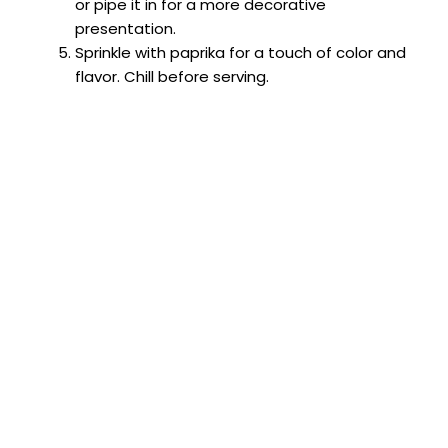
or pipe it in for a more decorative
presentation.
Sprinkle with paprika for a touch of color and
flavor. Chill before serving.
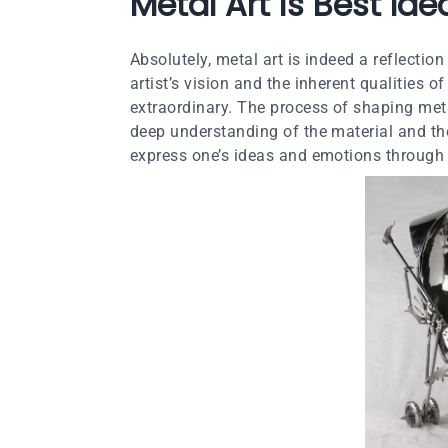
Metal Art is Best Id
Absolutely, metal art is indeed a reflectio
artist’s vision and the inherent qualities 
extraordinary. The process of shaping metal
deep understanding of the material and the
express one’s ideas and emotions through 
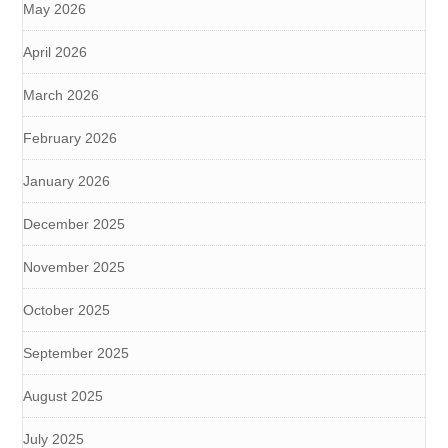
May 2026
April 2026
March 2026
February 2026
January 2026
December 2025
November 2025
October 2025
September 2025
August 2025
July 2025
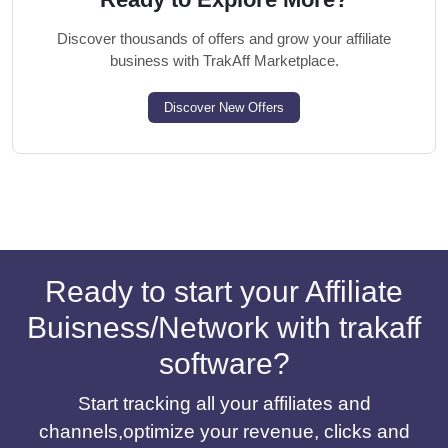
Discover thousands of offers and grow your affiliate
business with TrakAff Marketplace.
Discover New Offers
Ready to start your Affiliate
Buisness/Network with trakaff
software?
Start tracking all your affiliates and
channels,optimize your revenue, clicks and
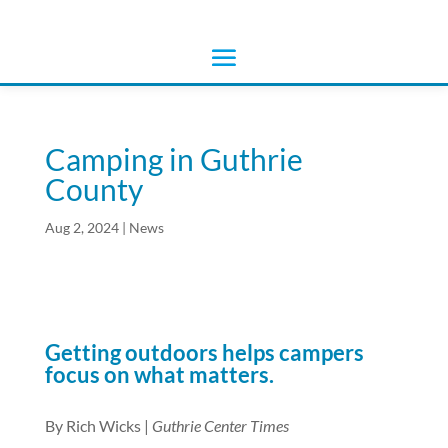
Camping in Guthrie
County
Aug 2, 2024
|
News
Getting outdoors helps campers
focus on what matters.
By Rich Wicks |
Guthrie Center Times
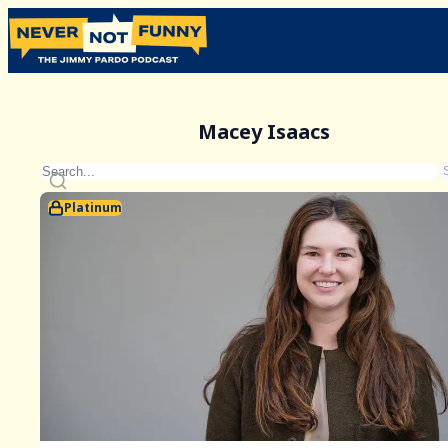
Macey Isaacs
Platinum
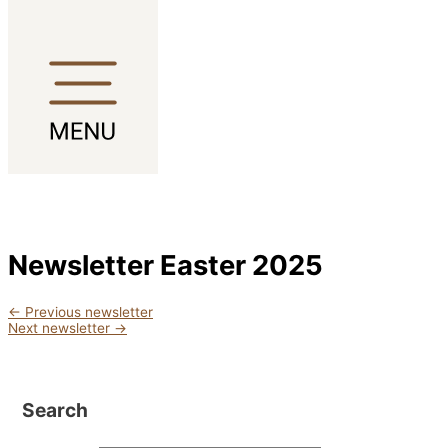
Skip to content
Newsletter Easter 2025
←
Previous newsletter
Next newsletter
→
Search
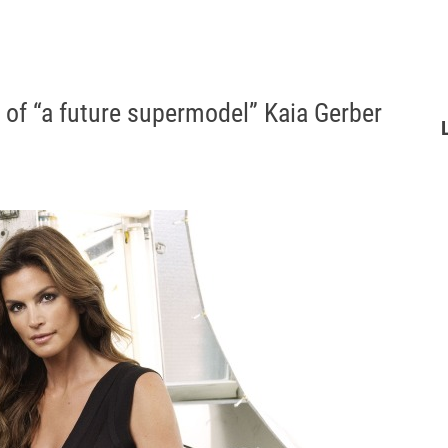
of “a future supermodel” Kaia Gerber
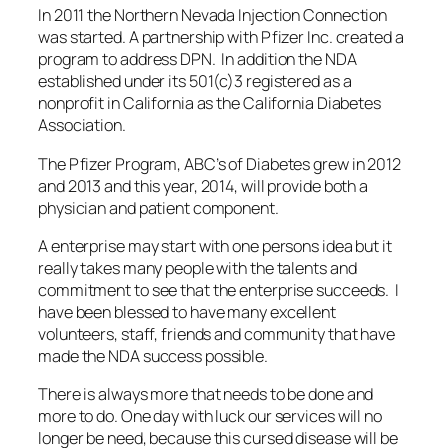
In 2011 the Northern Nevada Injection Connection
was started. A partnership with Pfizer Inc. created a
program to address DPN. In addition the NDA
established under its 501(c)3 registered as a
nonprofit in California as the California Diabetes
Association.
The Pfizer Program, ABC’s of Diabetes grew in 2012
and 2013 and this year, 2014, will provide both a
physician and patient component.
A enterprise may start with one persons idea but it
really takes many people with the talents and
commitment to see that the enterprise succeeds. I
have been blessed to have many excellent
volunteers, staff, friends and community that have
made the NDA success possible.
There is always more that needs to be done and
more to do. One day with luck our services will no
longer be need, because this cursed disease will be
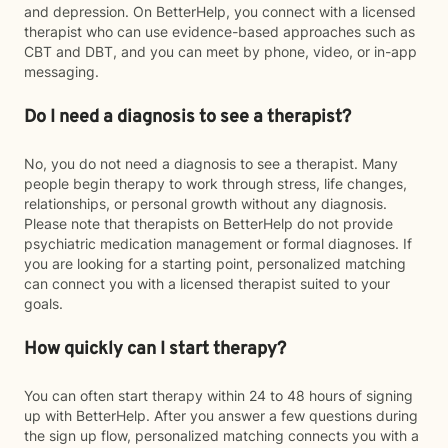
and depression. On BetterHelp, you connect with a licensed
therapist who can use evidence-based approaches such as
CBT and DBT, and you can meet by phone, video, or in-app
messaging.
Do I need a diagnosis to see a therapist?
No, you do not need a diagnosis to see a therapist. Many
people begin therapy to work through stress, life changes,
relationships, or personal growth without any diagnosis.
Please note that therapists on BetterHelp do not provide
psychiatric medication management or formal diagnoses. If
you are looking for a starting point, personalized matching
can connect you with a licensed therapist suited to your
goals.
How quickly can I start therapy?
You can often start therapy within 24 to 48 hours of signing
up with BetterHelp. After you answer a few questions during
the sign up flow, personalized matching connects you with a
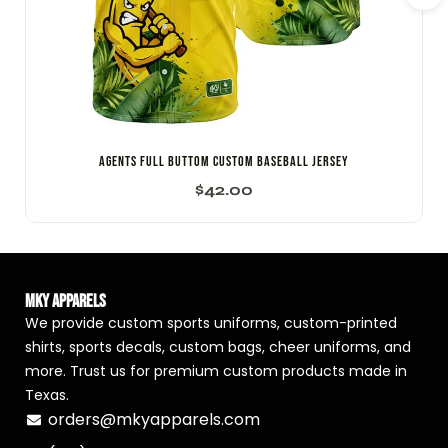
AGENTS FULL BUTTOM CUSTOM BASEBALL JERSEY
$
42.00
MKY Apparels
We provide custom sports uniforms, custom-printed
shirts, sports decals, custom bags, cheer uniforms, and
more. Trust us for premium custom products made in
Texas.
orders@mkyapparels.com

┄┄┄┄┄┄┄┄┄┄┄┄┄┄┄┄┄┄┄┄

### [Assignment]
Copy all the text in the data above line for line, with no changes. Leave the picture lines out of your answer.

### [Answer to this exercise]
or pipe it in for a more decorative
presentation.
Sprinkle with paprika for a touch of color and
flavor. Chill before serving.
Metal Art is Best Id
Absolutely, metal art is indeed a reflectio
artist’s vision and the inherent qualities 
extraordinary. The process of shaping metal
deep understanding of the material and the
express one’s ideas and emotions through 
May 2026
April 2026
March 2026
February 2026
January 2026
December 2025
November 2025
October 2025
September 2025
August 2025
July 2025
Discover thousands of offers and grow your affiliate
business with TrakAff Marketplace.
Discover New Offers
Ready to start your Affiliate
Buisness/Network with trakaff
software?
Start tracking all your affiliates and
channels,optimize your revenue, clicks and
Camping in Guthrie
County
Aug 2, 2024
|
News
Getting outdoors helps campers
focus on what matters.
By Rich Wicks |
Guthrie Center Times
Macey Isaacs
Platinum
Skip to content
Newsletter Easter 2025
←
Previous newsletter
Next newsletter
→
Search
of “a future supermodel” Kaia Gerber
In 2011 the Northern Nevada Injection Connection
was started. A partnership with Pfizer Inc. created a
program to address DPN. In addition the NDA
established under its 501(c)3 registered as a
nonprofit in California as the California Diabetes
Association.
The Pfizer Program, ABC’s of Diabetes grew in 2012
and 2013 and this year, 2014, will provide both a
physician and patient component.
A enterprise may start with one persons idea but it
really takes many people with the talents and
commitment to see that the enterprise succeeds. I
have been blessed to have many excellent
volunteers, staff, friends and community that have
made the NDA success possible.
There is always more that needs to be done and
more to do. One day with luck our services will no
longer be need, because this cursed disease will be
and depression. On BetterHelp, you connect with a licensed
therapist who can use evidence-based approaches such as
CBT and DBT, and you can meet by phone, video, or in-app
messaging.
Do I need a diagnosis to see a therapist?
No, you do not need a diagnosis to see a therapist. Many
people begin therapy to work through stress, life changes,
relationships, or personal growth without any diagnosis.
Please note that therapists on BetterHelp do not provide
psychiatric medication management or formal diagnoses. If
you are looking for a starting point, personalized matching
can connect you with a licensed therapist suited to your
goals.
How quickly can I start therapy?
You can often start therapy within 24 to 48 hours of signing
up with BetterHelp. After you answer a few questions during
the sign up flow, personalized matching connects you with a
AGENTS FULL BUTTOM CUSTOM BASEBALL JERSEY
$
42.00
MKY Apparels
We provide custom sports uniforms, custom-printed
shirts, sports decals, custom bags, cheer uniforms, and
more. Trust us for premium custom products made in
Texas.
orders@mkyapparels.com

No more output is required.